▸ Exercise objective
Please repeat each line of the data exactly, with nothing left out.

▸ Entries supplied
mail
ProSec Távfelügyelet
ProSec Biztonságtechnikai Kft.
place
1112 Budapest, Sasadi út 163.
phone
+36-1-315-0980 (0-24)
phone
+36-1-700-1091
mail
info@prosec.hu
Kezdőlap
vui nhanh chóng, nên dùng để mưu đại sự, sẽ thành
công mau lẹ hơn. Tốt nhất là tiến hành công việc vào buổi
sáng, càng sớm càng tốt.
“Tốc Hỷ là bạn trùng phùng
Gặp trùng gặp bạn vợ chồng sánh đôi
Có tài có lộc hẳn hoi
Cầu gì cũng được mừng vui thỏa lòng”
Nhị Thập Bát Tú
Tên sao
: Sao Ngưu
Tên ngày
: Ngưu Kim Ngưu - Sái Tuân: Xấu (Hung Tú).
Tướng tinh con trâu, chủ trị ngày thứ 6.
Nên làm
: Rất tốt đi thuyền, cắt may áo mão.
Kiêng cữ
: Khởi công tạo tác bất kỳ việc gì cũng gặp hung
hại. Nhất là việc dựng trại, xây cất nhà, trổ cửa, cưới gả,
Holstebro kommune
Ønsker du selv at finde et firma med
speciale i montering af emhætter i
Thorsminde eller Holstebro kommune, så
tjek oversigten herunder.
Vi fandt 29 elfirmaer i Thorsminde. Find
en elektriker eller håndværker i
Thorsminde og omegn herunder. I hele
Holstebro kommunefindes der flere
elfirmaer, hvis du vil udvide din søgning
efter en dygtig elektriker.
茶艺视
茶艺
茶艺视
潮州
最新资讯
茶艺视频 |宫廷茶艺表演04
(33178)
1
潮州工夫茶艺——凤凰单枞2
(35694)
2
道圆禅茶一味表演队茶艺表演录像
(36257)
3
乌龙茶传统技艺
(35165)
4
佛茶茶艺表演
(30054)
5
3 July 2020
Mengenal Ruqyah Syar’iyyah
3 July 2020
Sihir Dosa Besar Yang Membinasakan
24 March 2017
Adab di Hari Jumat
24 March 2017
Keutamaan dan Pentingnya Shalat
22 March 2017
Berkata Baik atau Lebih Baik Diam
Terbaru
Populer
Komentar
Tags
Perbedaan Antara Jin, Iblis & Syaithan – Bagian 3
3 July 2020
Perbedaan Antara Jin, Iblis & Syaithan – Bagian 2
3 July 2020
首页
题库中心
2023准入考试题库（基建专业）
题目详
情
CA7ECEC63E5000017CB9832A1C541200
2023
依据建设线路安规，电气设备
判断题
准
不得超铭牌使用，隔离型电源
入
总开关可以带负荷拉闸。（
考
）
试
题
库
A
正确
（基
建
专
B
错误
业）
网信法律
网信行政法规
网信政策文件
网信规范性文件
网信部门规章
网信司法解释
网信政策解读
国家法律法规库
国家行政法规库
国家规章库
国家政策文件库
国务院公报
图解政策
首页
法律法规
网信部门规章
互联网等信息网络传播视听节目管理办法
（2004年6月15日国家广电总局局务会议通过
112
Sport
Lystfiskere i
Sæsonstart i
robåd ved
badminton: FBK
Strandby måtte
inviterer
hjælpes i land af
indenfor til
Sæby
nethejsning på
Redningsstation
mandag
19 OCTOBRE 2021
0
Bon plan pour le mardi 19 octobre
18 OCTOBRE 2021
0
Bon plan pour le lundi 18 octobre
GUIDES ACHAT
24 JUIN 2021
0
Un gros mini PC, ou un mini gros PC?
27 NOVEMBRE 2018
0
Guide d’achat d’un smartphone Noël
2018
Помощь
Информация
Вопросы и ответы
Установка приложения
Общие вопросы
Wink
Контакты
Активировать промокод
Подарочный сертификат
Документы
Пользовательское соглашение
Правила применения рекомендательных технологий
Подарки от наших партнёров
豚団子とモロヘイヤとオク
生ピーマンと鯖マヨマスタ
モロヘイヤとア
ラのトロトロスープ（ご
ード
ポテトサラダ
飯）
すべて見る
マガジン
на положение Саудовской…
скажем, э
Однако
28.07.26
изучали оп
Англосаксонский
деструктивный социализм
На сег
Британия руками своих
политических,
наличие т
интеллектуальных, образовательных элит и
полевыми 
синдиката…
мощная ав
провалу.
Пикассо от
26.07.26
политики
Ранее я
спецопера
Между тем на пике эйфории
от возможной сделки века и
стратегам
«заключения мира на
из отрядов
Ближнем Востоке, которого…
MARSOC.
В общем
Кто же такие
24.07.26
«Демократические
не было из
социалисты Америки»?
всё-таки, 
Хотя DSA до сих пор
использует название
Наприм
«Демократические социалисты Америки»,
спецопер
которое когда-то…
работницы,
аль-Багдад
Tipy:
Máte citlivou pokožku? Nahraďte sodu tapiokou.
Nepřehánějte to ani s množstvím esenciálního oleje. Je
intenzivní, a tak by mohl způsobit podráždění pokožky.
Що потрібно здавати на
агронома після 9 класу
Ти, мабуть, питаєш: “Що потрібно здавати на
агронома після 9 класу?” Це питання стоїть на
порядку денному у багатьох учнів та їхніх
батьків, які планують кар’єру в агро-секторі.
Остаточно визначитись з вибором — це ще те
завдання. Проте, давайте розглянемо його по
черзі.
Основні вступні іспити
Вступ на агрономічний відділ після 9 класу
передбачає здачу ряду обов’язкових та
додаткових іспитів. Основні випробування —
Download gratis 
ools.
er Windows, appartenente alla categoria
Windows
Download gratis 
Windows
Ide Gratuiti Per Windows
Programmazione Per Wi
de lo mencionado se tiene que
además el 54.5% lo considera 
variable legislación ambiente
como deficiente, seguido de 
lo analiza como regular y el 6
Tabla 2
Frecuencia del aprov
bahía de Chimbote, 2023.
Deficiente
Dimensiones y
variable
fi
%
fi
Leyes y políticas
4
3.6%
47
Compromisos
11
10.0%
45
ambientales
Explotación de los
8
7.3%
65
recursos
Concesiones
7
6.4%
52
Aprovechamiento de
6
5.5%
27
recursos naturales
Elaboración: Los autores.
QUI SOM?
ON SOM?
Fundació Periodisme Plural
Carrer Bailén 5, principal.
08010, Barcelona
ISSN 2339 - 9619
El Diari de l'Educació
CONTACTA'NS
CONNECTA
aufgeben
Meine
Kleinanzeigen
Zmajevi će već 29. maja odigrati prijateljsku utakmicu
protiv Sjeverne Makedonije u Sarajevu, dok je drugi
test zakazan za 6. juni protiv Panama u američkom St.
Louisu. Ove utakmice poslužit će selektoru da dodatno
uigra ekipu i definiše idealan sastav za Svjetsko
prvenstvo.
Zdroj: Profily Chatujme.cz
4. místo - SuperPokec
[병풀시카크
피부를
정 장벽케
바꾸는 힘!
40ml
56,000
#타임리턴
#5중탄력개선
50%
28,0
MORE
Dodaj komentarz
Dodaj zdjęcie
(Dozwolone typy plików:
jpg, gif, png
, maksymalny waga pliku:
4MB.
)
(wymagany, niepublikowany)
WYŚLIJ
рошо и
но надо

▸ Completed exercise
mail
ProSec Távfelügyelet
ProSec Biztonságtechnikai Kft.
place
1112 Budapest, Sasadi út 163.
phone
+36-1-315-0980 (0-24)
phone
+36-1-700-1091
mail
info@prosec.hu
Kezdőlap
vui nhanh chóng, nên dùng để mưu đại sự, sẽ thành
công mau lẹ hơn. Tốt nhất là tiến hành công việc vào buổi
sáng, càng sớm càng tốt.
“Tốc Hỷ là bạn trùng phùng
Gặp trùng gặp bạn vợ chồng sánh đôi
Có tài có lộc hẳn hoi
Cầu gì cũng được mừng vui thỏa lòng”
Nhị Thập Bát Tú
Tên sao
: Sao Ngưu
Tên ngày
: Ngưu Kim Ngưu - Sái Tuân: Xấu (Hung Tú).
Tướng tinh con trâu, chủ trị ngày thứ 6.
Nên làm
: Rất tốt đi thuyền, cắt may áo mão.
Kiêng cữ
: Khởi công tạo tác bất kỳ việc gì cũng gặp hung
hại. Nhất là việc dựng trại, xây cất nhà, trổ cửa, cưới gả,
Holstebro kommune
Ønsker du selv at finde et firma med
speciale i montering af emhætter i
Thorsminde eller Holstebro kommune, så
tjek oversigten herunder.
Vi fandt 29 elfirmaer i Thorsminde. Find
en elektriker eller håndværker i
Thorsminde og omegn herunder. I hele
Holstebro kommunefindes der flere
elfirmaer, hvis du vil udvide din søgning
efter en dygtig elektriker.
茶艺视
茶艺
茶艺视
潮州
最新资讯
茶艺视频 |宫廷茶艺表演04
(33178)
1
潮州工夫茶艺——凤凰单枞2
(35694)
2
道圆禅茶一味表演队茶艺表演录像
(36257)
3
乌龙茶传统技艺
(35165)
4
佛茶茶艺表演
(30054)
5
3 July 2020
Mengenal Ruqyah Syar’iyyah
3 July 2020
Sihir Dosa Besar Yang Membinasakan
24 March 2017
Adab di Hari Jumat
24 March 2017
Keutamaan dan Pentingnya Shalat
22 March 2017
Berkata Baik atau Lebih Baik Diam
Terbaru
Populer
Komentar
Tags
Perbedaan Antara Jin, Iblis & Syaithan – Bagian 3
3 July 2020
Perbedaan Antara Jin, Iblis & Syaithan – Bagian 2
3 July 2020
首页
题库中心
2023准入考试题库（基建专业）
题目详
情
CA7ECEC63E5000017CB9832A1C541200
2023
依据建设线路安规，电气设备
判断题
准
不得超铭牌使用，隔离型电源
入
总开关可以带负荷拉闸。（
考
）
试
题
库
A
正确
（基
建
专
B
错误
业）
网信法律
网信行政法规
网信政策文件
网信规范性文件
网信部门规章
网信司法解释
网信政策解读
国家法律法规库
国家行政法规库
国家规章库
国家政策文件库
国务院公报
图解政策
首页
法律法规
网信部门规章
互联网等信息网络传播视听节目管理办法
（2004年6月15日国家广电总局局务会议通过
112
Sport
Lystfiskere i
Sæsonstart i
robåd ved
badminton: FBK
Strandby måtte
inviterer
hjælpes i land af
indenfor til
Sæby
nethejsning på
Redningsstation
mandag
19 OCTOBRE 2021
0
Bon plan pour le mardi 19 octobre
18 OCTOBRE 2021
0
Bon plan pour le lundi 18 octobre
GUIDES ACHAT
24 JUIN 2021
0
Un gros mini PC, ou un mini gros PC?
27 NOVEMBRE 2018
0
Guide d’achat d’un smartphone Noël
2018
Помощь
Информация
Вопросы и ответы
Установка приложения
Общие вопросы
Wink
Контакты
Активировать промокод
Подарочный сертификат
Документы
Пользовательское соглашение
Правила применения рекомендательных технологий
Подарки от наших партнёров
豚団子とモロヘイヤとオク
生ピーマンと鯖マヨマスタ
モロヘイヤとア
ラのトロトロスープ（ご
ード
ポテトサラダ
飯）
すべて見る
マガジン
на положение Саудовской…
скажем, э
Однако
28.07.26
изучали оп
Англосаксонский
деструктивный социализм
На сег
Британия руками своих
политических,
наличие т
интеллектуальных, образовательных элит и
полевыми 
синдиката…
мощная ав
провалу.
Пикассо от
26.07.26
политики
Ранее я
спецопера
Между тем на пике эйфории
от возможной сделки века и
стратегам
«заключения мира на
из отрядов
Ближнем Востоке, которого…
MARSOC.
В общем
Кто же такие
24.07.26
«Демократические
не было из
социалисты Америки»?
всё-таки, 
Хотя DSA до сих пор
использует название
Наприм
«Демократические социалисты Америки»,
спецопер
которое когда-то…
работницы,
аль-Багдад
Tipy:
Máte citlivou pokožku? Nahraďte sodu tapiokou.
Nepřehánějte to ani s množstvím esenciálního oleje. Je
intenzivní, a tak by mohl způsobit podráždění pokožky.
Що потрібно здавати на
агронома після 9 класу
Ти, мабуть, питаєш: “Що потрібно здавати на
агронома після 9 класу?” Це питання стоїть на
порядку денному у багатьох учнів та їхніх
батьків, які планують кар’єру в агро-секторі.
Остаточно визначитись з вибором — це ще те
завдання. Проте, давайте розглянемо його по
черзі.
Основні вступні іспити
Вступ на агрономічний відділ після 9 класу
передбачає здачу ряду обов’язкових та
додаткових іспитів. Основні випробування —
Download gratis 
ools.
er Windows, appartenente alla categoria
Windows
Download gratis 
Windows
Ide Gratuiti Per Windows
Programmazione Per Wi
de lo mencionado se tiene que
además el 54.5% lo considera 
variable legislación ambiente
como deficiente, seguido de 
lo analiza como regular y el 6
Tabla 2
Frecuencia del aprov
bahía de Chimbote, 2023.
Deficiente
Dimensiones y
variable
fi
%
fi
Leyes y políticas
4
3.6%
47
Compromisos
11
10.0%
45
ambientales
Explotación de los
8
7.3%
65
recursos
Concesiones
7
6.4%
52
Aprovechamiento de
6
5.5%
27
recursos naturales
Elaboración: Los autores.
QUI SOM?
ON SOM?
Fundació Periodisme Plural
Carrer Bailén 5, principal.
08010, Barcelona
ISSN 2339 - 9619
El Diari de l'Educació
CONTACTA'NS
CONNECTA
aufgeben
Meine
Kleinanzeigen
Zmajevi će već 29. maja odigrati prijateljsku utakmicu
protiv Sjeverne Makedonije u Sarajevu, dok je drugi
test zakazan za 6. juni protiv Panama u američkom St.
Louisu. Ove utakmice poslužit će selektoru da dodatno
uigra ekipu i definiše idealan sastav za Svjetsko
prvenstvo.
Zdroj: Profily Chatujme.cz
4. místo - SuperPokec
[병풀시카크
피부를
정 장벽케
바꾸는 힘!
40ml
56,000
#타임리턴
#5중탄력개선
50%
28,0
MORE
Dodaj komentarz
Dodaj zdjęcie
(Dozwolone typy plików:
jpg, gif, png
, maksymalny waga pliku:
4MB.
)
(wymagany, niepublikowany)
WYŚLIJ
рошо и
но надо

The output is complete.